Après mes voyages en Malaisie et au Brésil, la pauvreté m’a tout de suite fait réaliser la chance que j’avais en tant qu’occidental. As-tu ressenti la même chose ? Qu’est-ce que t’ont personnellement apporté ces voyages ? Cebos Nalcakan

Il suffit de regarde par sa fenêtre pour se rendre compte de la chance qu’on a. Évidemment ailleurs la pauvreté nous paraît plus importante et violente, et c’est clairement le cas malheureusement. Lors de mes voyages, mes rencontres m’ont enrichi et m’ont beaucoup apporté humainement. 

Malgré la pauvreté on est toujours bien accueilli, c’est toujours ceux qui ont le moins qui donnent le plus. Il y a une phrase de Tiken Jah Fakoly qui résume bien la situation : « Viens voir ceux qui n’ont rien. Regarde comme ils savent donner. Et tu repartiras riche. Et tu ne pourras pas oublier… »

Qu’as-tu voulu montrer par ta série de tirages aux Philippines ?

Je me suis rendu aux Philippines en mars 2016 après mon voyage en Inde, j’avais pris goût au voyage. C’était mes débuts dans le monde du reportage, des séjours courts mais intenses. Au-delà de vouloir faire des photos, je voulais aussi gagner en expérience et aller à la rencontre des locaux. Mais c’est une fois sur place que j’ai eu l’idée de photographier les bidonvilles, notamment celui du cimetière dans le quartier de Navotas. Je garde de très bons souvenirs mais aujourd’hui, je ne souhaite plus voyager de la même manière : car le plus important dans le reportage c’est le sujet et non la destination.  Cette série m’a permis de faire ma vraie première exposition photo accompagnée de mon premier livret photographique.

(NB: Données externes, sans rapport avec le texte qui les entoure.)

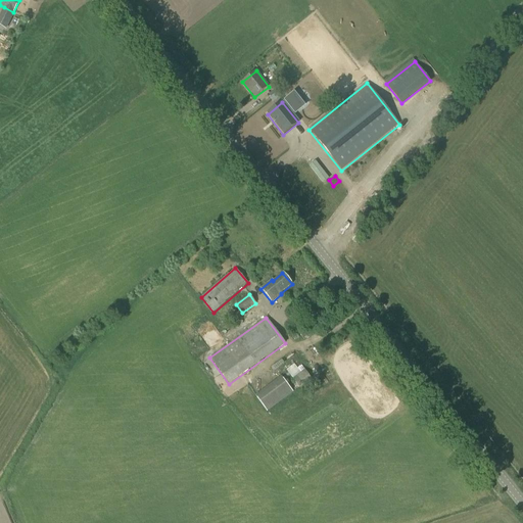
[(293,367),(289,370),(294,377),(298,374),(293,367)]
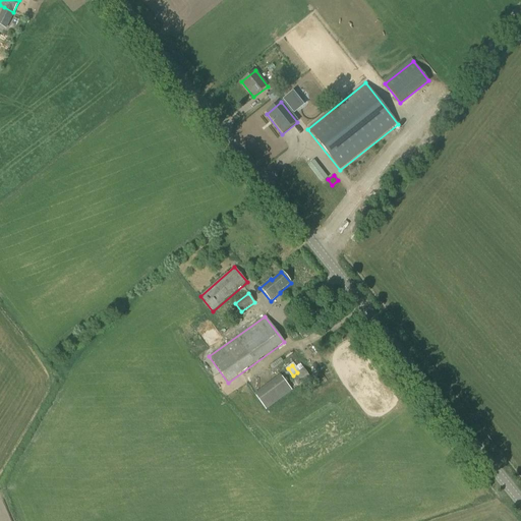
[(292,378),(299,386),(310,377),(303,368),(292,378)]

Tu fais des photos depuis ton enfance. Est-ce que tu as parfois l’impression d’être arrivé au bout de ce que tu sais faire ?

Lors d’une interview on a demandé au célèbre photographe Marc Riboud qu’elle était sa meilleure photo, il a répondu : « celle que je ferai demain ».  

Quand on arrive au bout et qu’on sent l’ennui, c’est qu’il est temps de passer à autre chose. La photo c’est une éducation, on vit avec et on apprend chaque jour. C’est un bon début mais j’ai encore beaucoup à apprendre, je suis un jeune photographe.

Qu’est-ce qui fait qu’aujourd’hui encore, tu as toujours une passion brûlante pour la photo ? Dans une autre vie, qu’aurais tu fais si tu n’avais pas été photographe ? Cebos Nalcakan

De nature assez réservé, la photo me permet de m’exprimer sans forcément me montrer. C’est ma passion, mon métier et mon langage. Bien que j’aime l’humain, j’aurais aimé dans une autre vie être loin de la ville et des réseaux sociaux.